EXERCISE – Your copy of the lines below must match them exactly and contain no images.

━━━━━ WORKING DATA

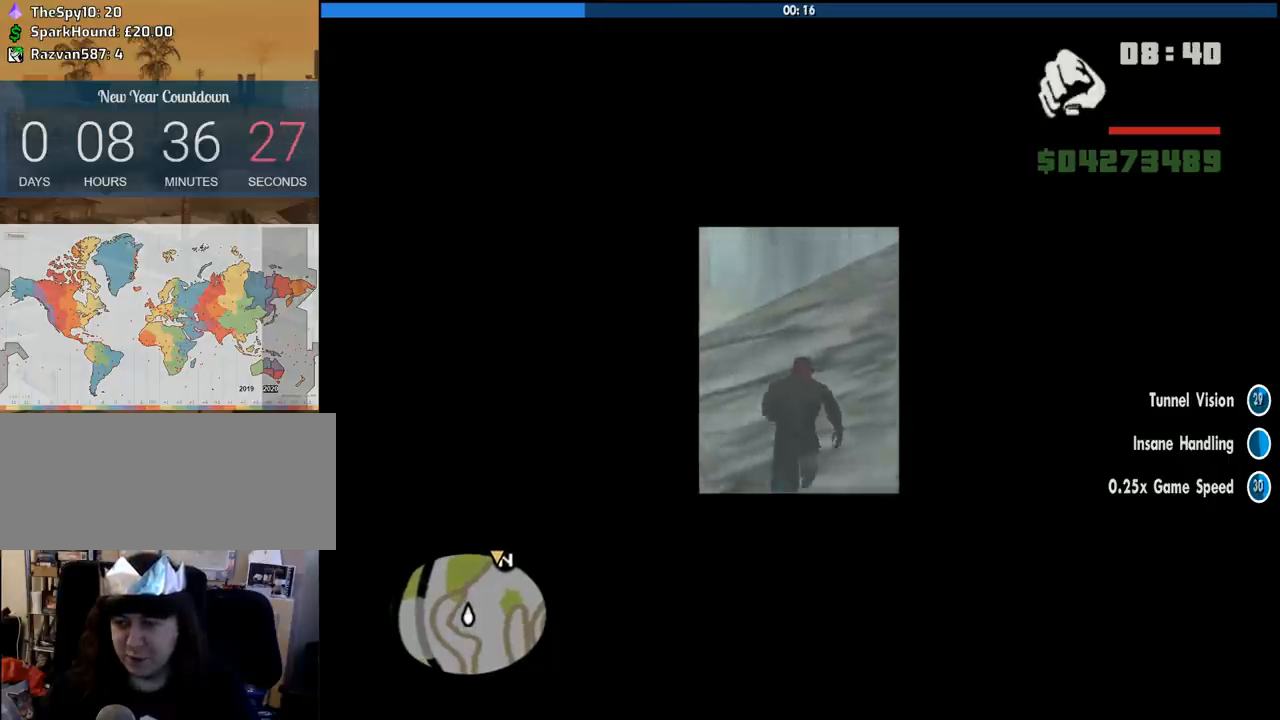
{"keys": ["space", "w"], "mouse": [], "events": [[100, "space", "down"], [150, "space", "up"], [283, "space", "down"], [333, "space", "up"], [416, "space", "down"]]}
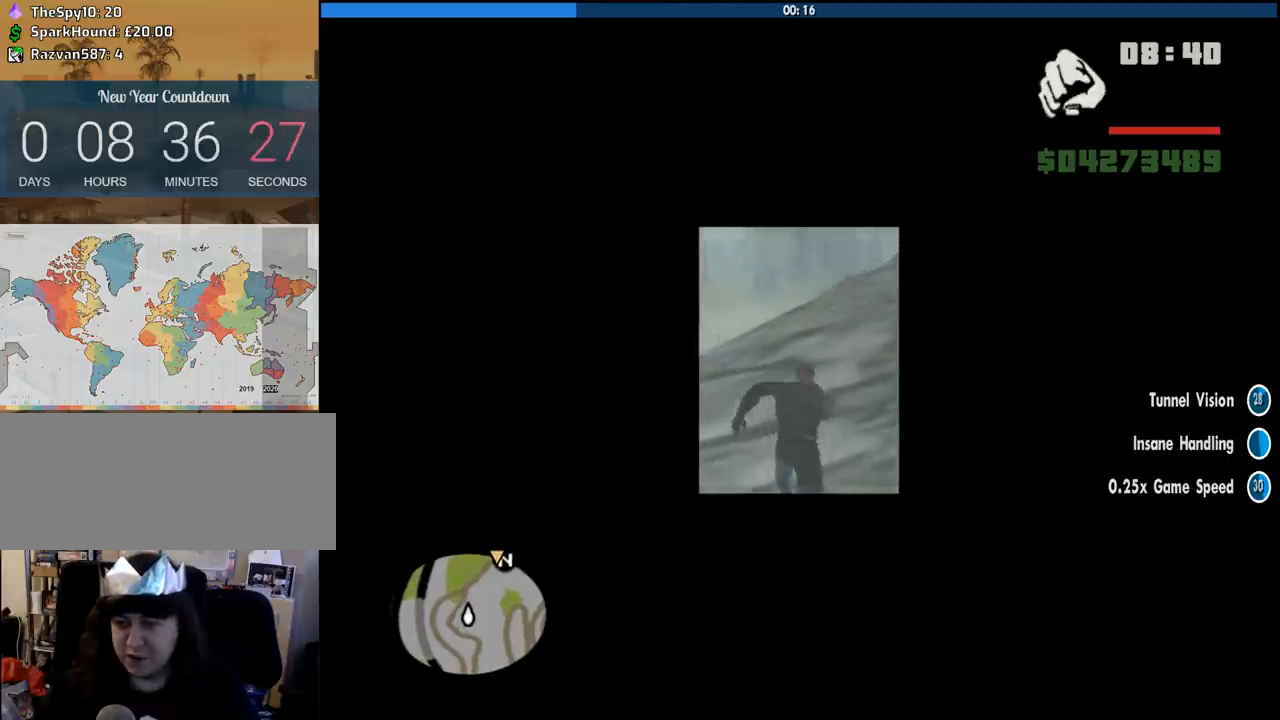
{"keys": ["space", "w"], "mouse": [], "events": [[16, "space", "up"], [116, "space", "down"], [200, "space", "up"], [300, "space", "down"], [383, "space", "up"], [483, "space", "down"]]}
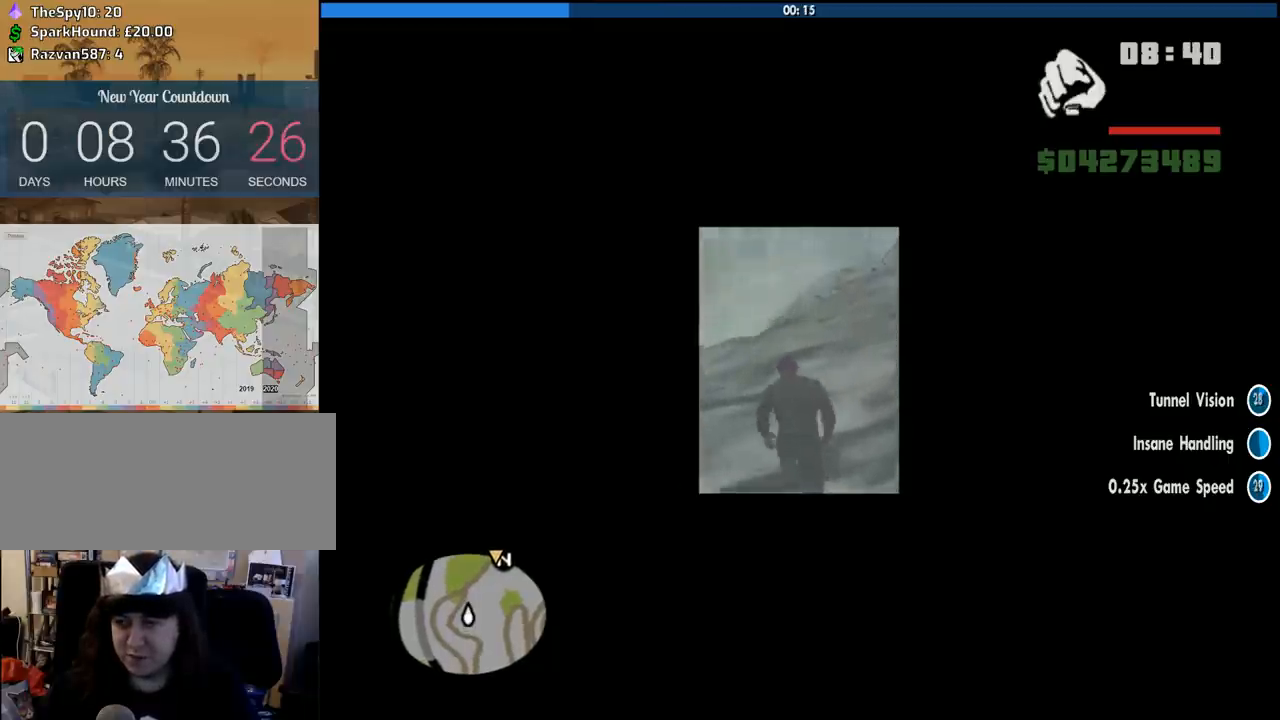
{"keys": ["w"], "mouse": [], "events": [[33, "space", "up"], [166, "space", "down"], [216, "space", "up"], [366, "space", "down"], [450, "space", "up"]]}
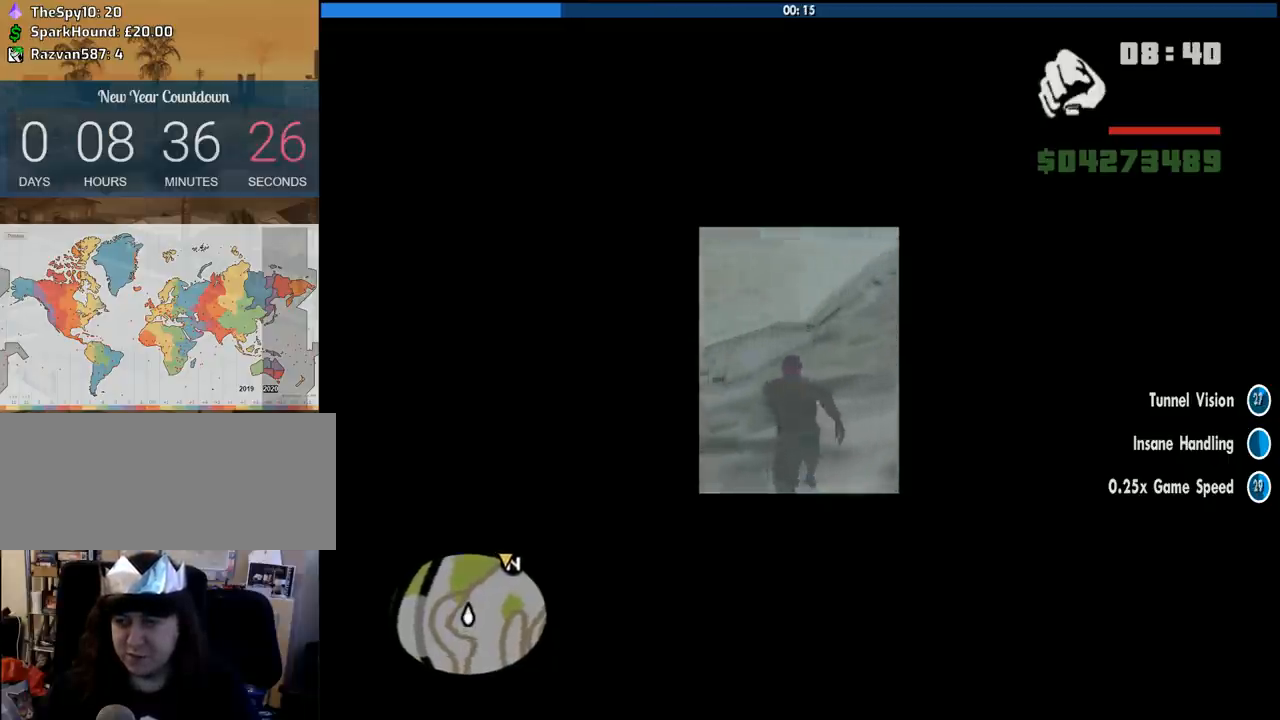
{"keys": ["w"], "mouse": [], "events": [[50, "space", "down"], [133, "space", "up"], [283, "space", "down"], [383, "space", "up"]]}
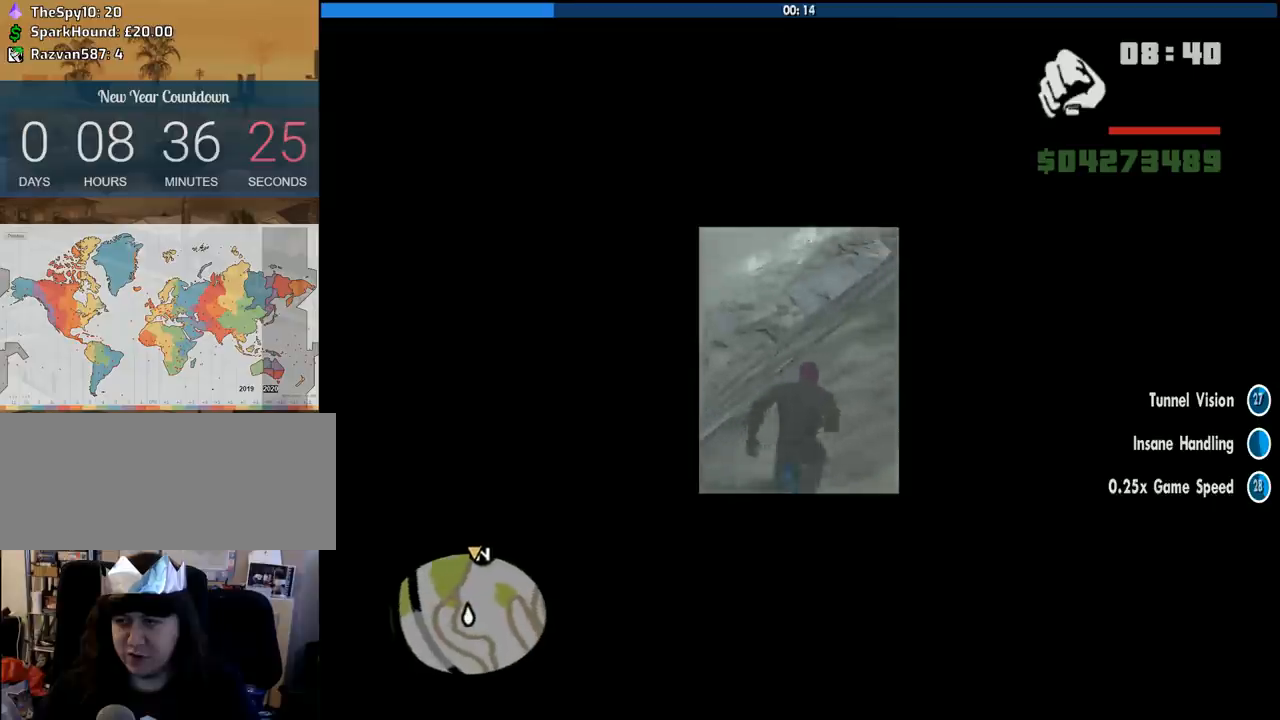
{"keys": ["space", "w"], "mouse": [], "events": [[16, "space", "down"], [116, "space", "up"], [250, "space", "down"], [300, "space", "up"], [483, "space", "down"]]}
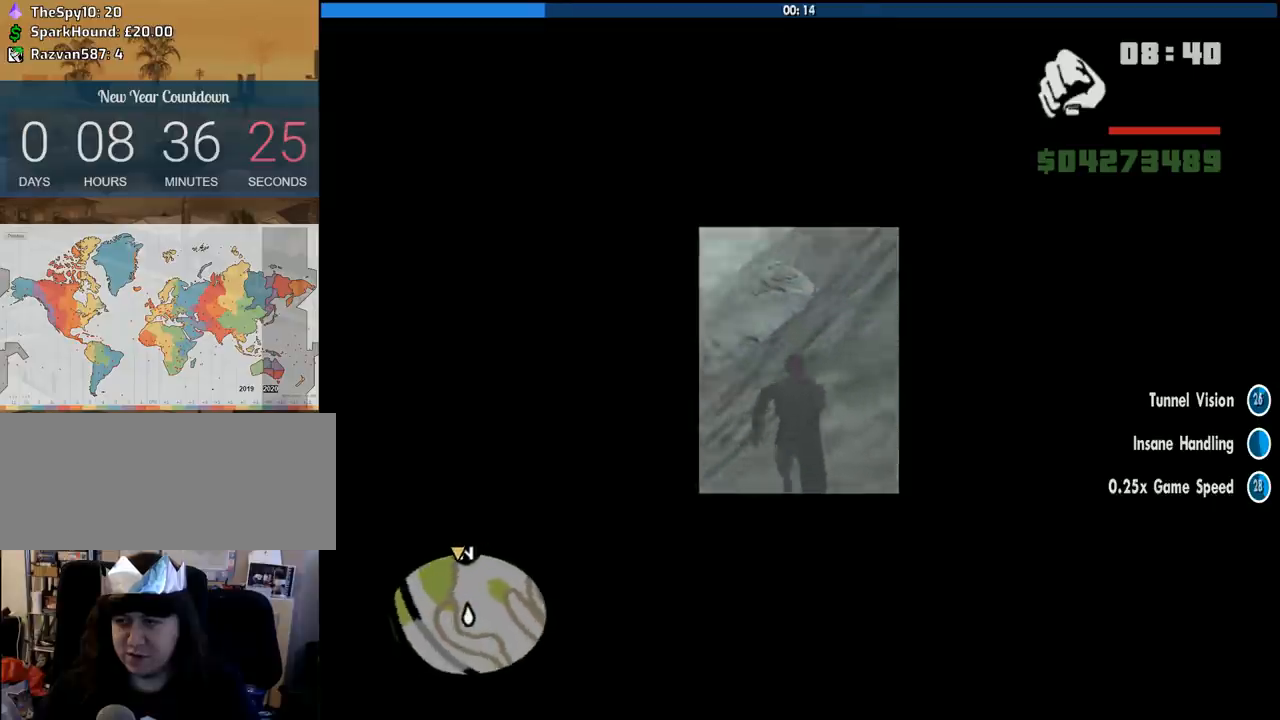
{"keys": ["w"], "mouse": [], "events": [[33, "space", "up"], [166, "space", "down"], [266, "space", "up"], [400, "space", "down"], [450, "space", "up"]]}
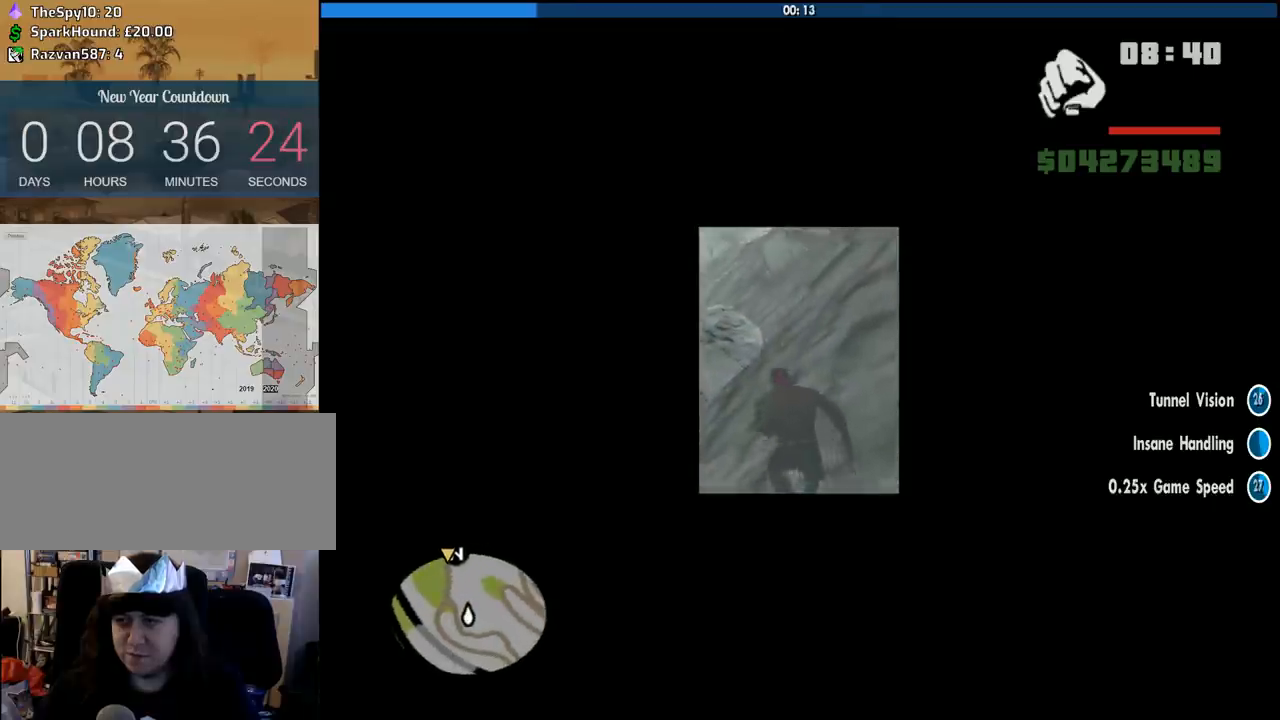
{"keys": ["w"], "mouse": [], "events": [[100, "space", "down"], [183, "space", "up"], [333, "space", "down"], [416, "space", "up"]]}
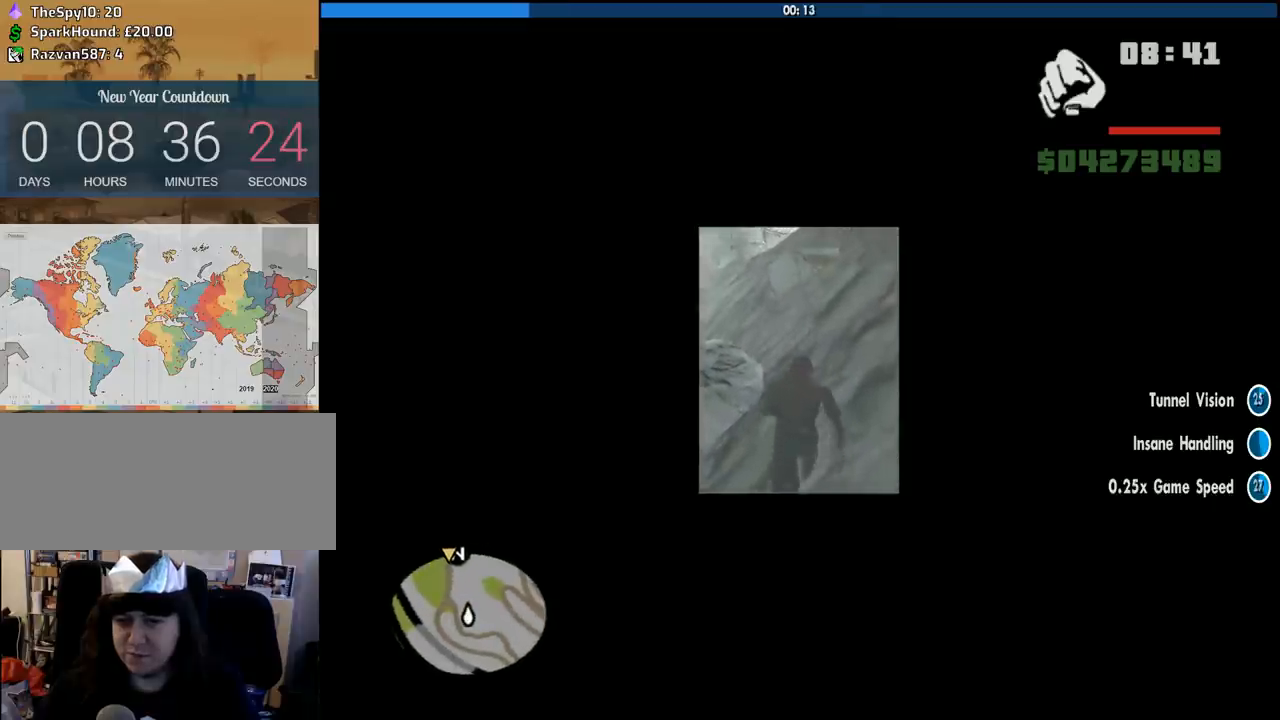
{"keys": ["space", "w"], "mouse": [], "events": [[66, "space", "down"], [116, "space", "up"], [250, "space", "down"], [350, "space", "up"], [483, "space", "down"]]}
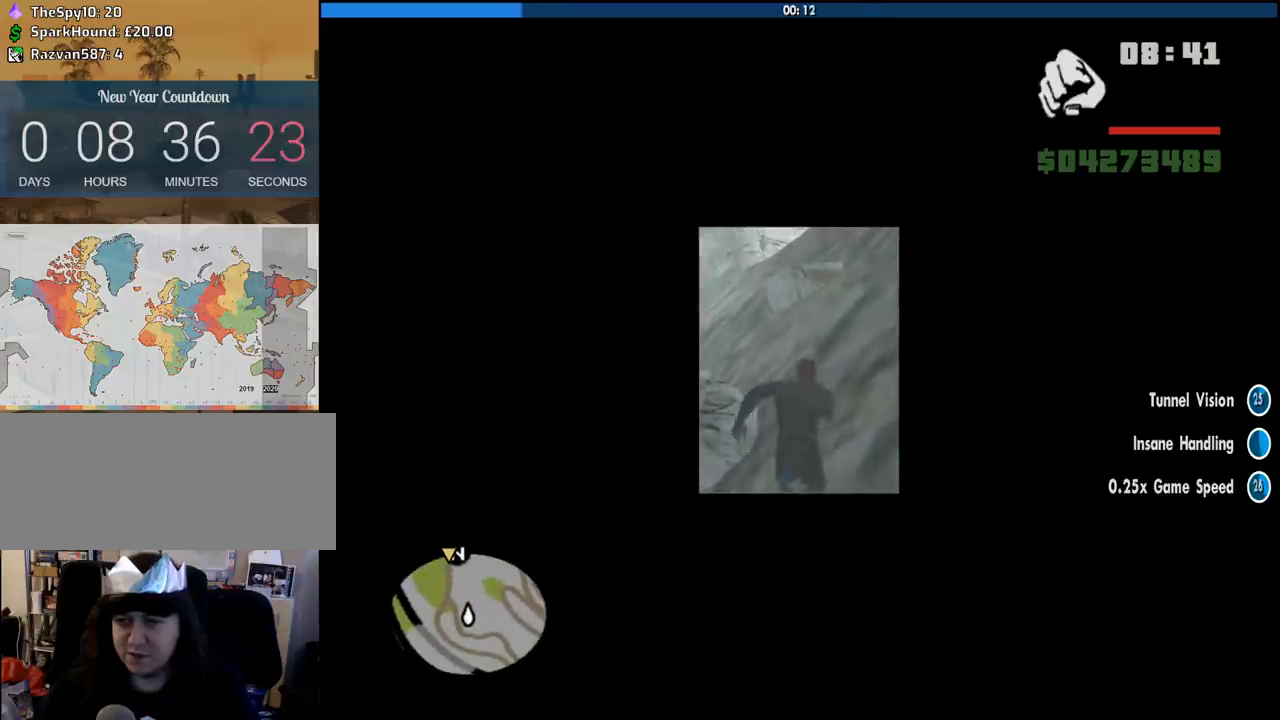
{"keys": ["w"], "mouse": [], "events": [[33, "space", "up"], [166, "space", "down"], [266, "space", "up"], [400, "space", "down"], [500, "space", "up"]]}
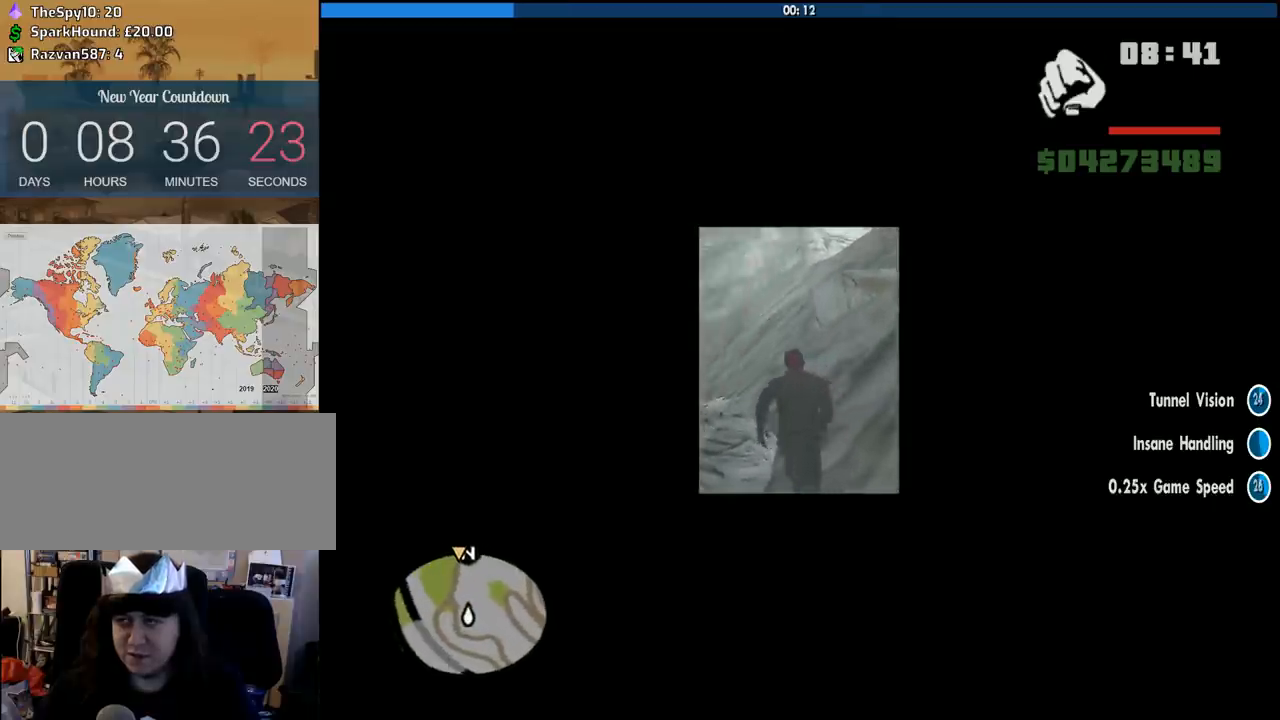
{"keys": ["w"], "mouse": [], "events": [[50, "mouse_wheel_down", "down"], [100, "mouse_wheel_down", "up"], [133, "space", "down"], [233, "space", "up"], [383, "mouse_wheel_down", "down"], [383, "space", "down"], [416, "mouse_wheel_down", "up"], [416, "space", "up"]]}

━━━━━━━━━━

EXERCISE RESPONSE –
{"keys": ["space", "w"], "mouse": [], "events": [[100, "space", "down"], [150, "space", "up"], [283, "space", "down"], [333, "space", "up"], [416, "space", "down"]]}
{"keys": ["space", "w"], "mouse": [], "events": [[16, "space", "up"], [116, "space", "down"], [200, "space", "up"], [300, "space", "down"], [383, "space", "up"], [483, "space", "down"]]}
{"keys": ["w"], "mouse": [], "events": [[33, "space", "up"], [166, "space", "down"], [216, "space", "up"], [366, "space", "down"], [450, "space", "up"]]}
{"keys": ["w"], "mouse": [], "events": [[50, "space", "down"], [133, "space", "up"], [283, "space", "down"], [383, "space", "up"]]}
{"keys": ["space", "w"], "mouse": [], "events": [[16, "space", "down"], [116, "space", "up"], [250, "space", "down"], [300, "space", "up"], [483, "space", "down"]]}
{"keys": ["w"], "mouse": [], "events": [[33, "space", "up"], [166, "space", "down"], [266, "space", "up"], [400, "space", "down"], [450, "space", "up"]]}
{"keys": ["w"], "mouse": [], "events": [[100, "space", "down"], [183, "space", "up"], [333, "space", "down"], [416, "space", "up"]]}
{"keys": ["space", "w"], "mouse": [], "events": [[66, "space", "down"], [116, "space", "up"], [250, "space", "down"], [350, "space", "up"], [483, "space", "down"]]}
{"keys": ["w"], "mouse": [], "events": [[33, "space", "up"], [166, "space", "down"], [266, "space", "up"], [400, "space", "down"], [500, "space", "up"]]}
{"keys": ["w"], "mouse": [], "events": [[50, "mouse_wheel_down", "down"], [100, "mouse_wheel_down", "up"], [133, "space", "down"], [233, "space", "up"], [383, "mouse_wheel_down", "down"], [383, "space", "down"], [416, "mouse_wheel_down", "up"], [416, "space", "up"]]}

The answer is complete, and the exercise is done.